Se prendiamo seriamente il detto di San Girolamo, “chi non conosce le Scritture non conosce Cristo”, dovremmo chiederci altrettanto seriamente a che stadio è la nostra conoscenza di colui che diciamo di credere come nostro Salvatore. Non ho potuto fare a meno di constatare che non di rado la conoscenza riguardo a Gesù che ha un certo numero di cristiani praticanti deriva non dalle Scritture, ma da qualche film, qualche romanzo, qualche lettura spirituale o dall’ascolto di qualche personaggio televisivo, sedicente esperto in materia. In realtà tale Gesù in genere ha poco o niente a che fare con il Gesù dei Vangeli. Ma, mi chiedo: se il Gesù che conosciamo non è quello dei Vangeli, che Gesù è? Si può forse conoscere Gesù da qualche altra fonte che non sia il Nuovo Testamento? Sono le Scritture che parlano di Gesù (Gv 8,39).

La lettura e la comprensione delle Scritture è meno difficile di quanto possiamo pensare. Ma mettiamo pure che a volte tante cose presenti in esse ci sembrano incomprensibili. Supponiamo allora che una persona a noi carissima volesse stare con noi, in confidenza, parlandoci di cose meravigliose, ma lo facesse con una lingua a noi estranea; cosa faremmo? Supponiamo che si tratti di un medico che conosce il modo di guarirci da una malattia grave e abbiamo bisogno di capire quanto ci dice. Se abbiamo pazienza – e l’avremmo se appunto siamo convinti che quella comprensione è decisiva per la nostra vita – rimarremmo in ascolto finché, prima o poi, riusciamo a capire (magari anche con l’aiuto di un traduttore). Così dev’essere con le Scritture. Esse sono (ripeto) meno incomprensibili di quanto crediamo. Alla fin fine è una questione di “cuore”. E non dimentichiamo che, in genere, nella Chiesa, Mater et Magistra, i mezzi e le persone che possono aiutarci a conoscere più a fondo la Bibbia non mancano.

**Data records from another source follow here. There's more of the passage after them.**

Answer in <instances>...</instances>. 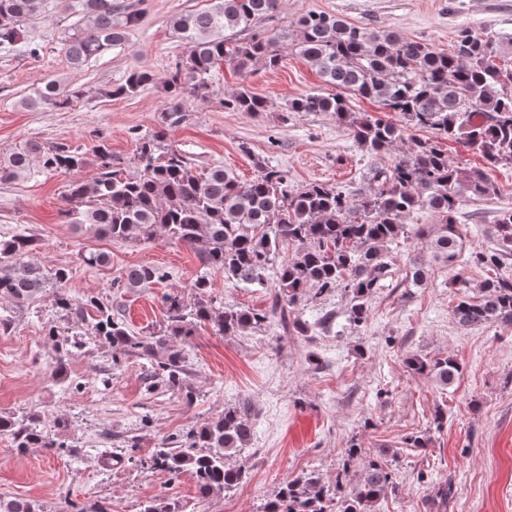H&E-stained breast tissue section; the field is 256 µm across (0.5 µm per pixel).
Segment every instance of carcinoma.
<instances>
[{
    "mask_svg": "<svg viewBox=\"0 0 512 512\" xmlns=\"http://www.w3.org/2000/svg\"><path fill=\"white\" fill-rule=\"evenodd\" d=\"M278 5L279 0H215L209 10L174 17L172 27L186 41L188 55L175 65L168 81L172 111H177L185 92L199 94L208 88L209 77L221 62L239 70L258 60L277 66L280 53L275 40L254 37L232 42L224 32L246 27L275 12ZM44 8L45 0H0V51L39 57L43 45L32 36L31 24L41 18ZM74 8L85 20L63 43L74 69L120 43L125 31L141 18L140 9L116 0H75ZM297 31L295 52L327 84L376 102L380 111L402 117L410 127L467 144L481 154L484 166H457L438 142L421 140L390 166L375 170V187L352 198L323 183L292 191L285 172L265 163L246 182L222 166L198 173L187 156L169 143L165 128L139 138L132 172L101 141L94 149L98 169L94 180L74 179L66 185L65 196L71 203L66 223L89 235L122 241L147 240L160 233L189 247L203 266L191 285L194 302L178 294L167 296L164 335L138 336L99 298L76 300L67 289L70 271L57 268L46 273L35 256V238L22 234L0 238V300L24 304L52 294L57 308L86 327L85 335L103 341L119 355L150 362L148 391H178L190 406L194 394L185 379V353L174 345L177 338L202 324L212 325L220 335L236 336L275 314L284 320L288 308L311 290L316 296L338 288L348 292L350 319L363 322L365 300L390 275L388 257L405 233L404 218L428 210L439 217V223L427 232L417 229L416 235L427 238L436 262L457 271L460 287H467L462 276L466 265L495 271L483 282L478 299L460 298L453 310L456 322L475 326L512 321V277L501 272L502 257L512 256V211L504 212L494 225L497 248L466 258L462 228L456 221L461 198L496 194L491 172L500 165L512 166V64L503 63L505 48L512 49V36L464 28L450 47L439 49L396 31L356 27L325 11L303 14ZM152 81L150 71L135 70L111 94L133 96ZM82 95L51 81L35 92L27 106L61 110ZM223 104L232 112L269 109L266 99L245 88L225 95ZM287 112L335 113L358 147L368 153L389 152L404 132L391 120L353 111L349 98L340 93L311 91L291 99ZM86 163L83 153L66 144L46 149L27 141L0 157V181L23 179L35 164L43 171L72 172ZM285 246L293 247L294 253L277 265L276 257ZM271 270L276 293L269 311L216 309L204 298L211 272L224 276L226 283L262 287ZM166 278L168 272L155 266L130 267L123 274L128 288ZM83 346L80 340L57 344L55 375H65V358ZM159 346L165 349L161 356L156 353ZM405 364L443 386L460 370L451 357L428 362L413 355L405 358ZM37 422L35 416L0 415V438L10 440L20 452L33 445L52 451L62 448ZM254 432L244 411L227 407L217 418L183 432L175 447L155 449L147 464L174 475L191 472L203 498L223 493L243 482L244 469L230 467L226 460L247 449ZM392 488L387 462L370 460L349 492L339 478L331 489L309 473L287 481L261 512H374L376 502ZM0 512L42 509L30 499L0 496Z\"/></svg>",
    "mask_w": 512,
    "mask_h": 512,
    "instance_id": "1",
    "label": "carcinoma"
}]
</instances>
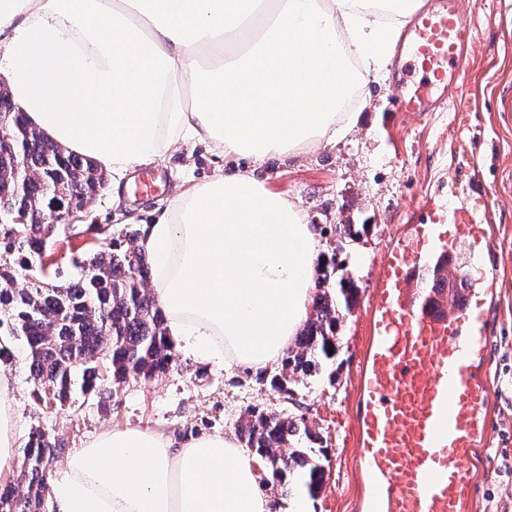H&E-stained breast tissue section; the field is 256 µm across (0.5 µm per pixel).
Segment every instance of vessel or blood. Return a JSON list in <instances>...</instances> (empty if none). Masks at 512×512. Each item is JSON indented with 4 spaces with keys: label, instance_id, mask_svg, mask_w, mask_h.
<instances>
[{
    "label": "vessel or blood",
    "instance_id": "vessel-or-blood-1",
    "mask_svg": "<svg viewBox=\"0 0 512 512\" xmlns=\"http://www.w3.org/2000/svg\"><path fill=\"white\" fill-rule=\"evenodd\" d=\"M474 42L459 0L416 13L405 52L441 91L394 97L391 110L444 108L461 90L457 66ZM486 207L482 196L449 211L425 203L421 223L396 236L372 282L354 406L366 512H475L467 462L485 447L492 414L487 316L455 248L485 240Z\"/></svg>",
    "mask_w": 512,
    "mask_h": 512
}]
</instances>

Quando si parla di conoscenza delle Scritture e di Cristo l’episodio che viene sempre menzionato è quello dell’incontro fra i discepoli di Emmaus e il Gesù risorto (Lc 24,13-35). Conosciamo la storia. I due discepoli camminano tristi allontanandosi da Gerusalemme dove hanno assistito alla morte atroce di coloro che essi speravano fosse il redentore d’Israele. Gesù parla con loro, interpretando ciò che hanno visto sotto una luce diversa – la luce delle Scritture – si ferma e cena con loro, e poi scompare dalla loro vista. A quel punto i discepoli non sono più quelli di prima. Essi testimoniano che mentre Gesù parlava loro di quanto era successo, spiegando loro le Scritture, il loro cuore ardeva. Il punto è chiaro. Noi possiamo pensare che a causa di fatti dolorosi, spiacevoli, presenti nella nostra vita, non possiamo fare a meno di essere tristi. Ma forse non riflettiamo abbastanza che non sono i fatti in sé a causare tristezza, ma la loro interpretazione. Infatti gli stessi eventi possono essere interpretati in modi diversi. In genere interpretiamo – ne siamo consapevoli o meno – i fatti sgraditi della nostra vita come negativi. E possiamo magari ritenere, soprattutto se siamo credenti, che Dio è in qualche modo responsabile di quei fatti e quindi della nostra tristezza. Ma forse quella nostra interpretazione dei fatti è sbagliata. Forse il nostro modo di leggere certe situazioni non corrisponde al modo di Dio. Le Sacre Scritture ci aiutano a fare luce sui fatti e a comprenderli secondo il pensiero e il disegno di Dio. Perché “le vie e i pensieri di Dio sono distanti dai nostri come il cielo dalla terra” (Is 55,9). La possibilità che ci danno le Scritture di comprendere il senso giusto dei fatti della nostra vita è ciò che fa tutta la differenza fra la tristezza e la gioia.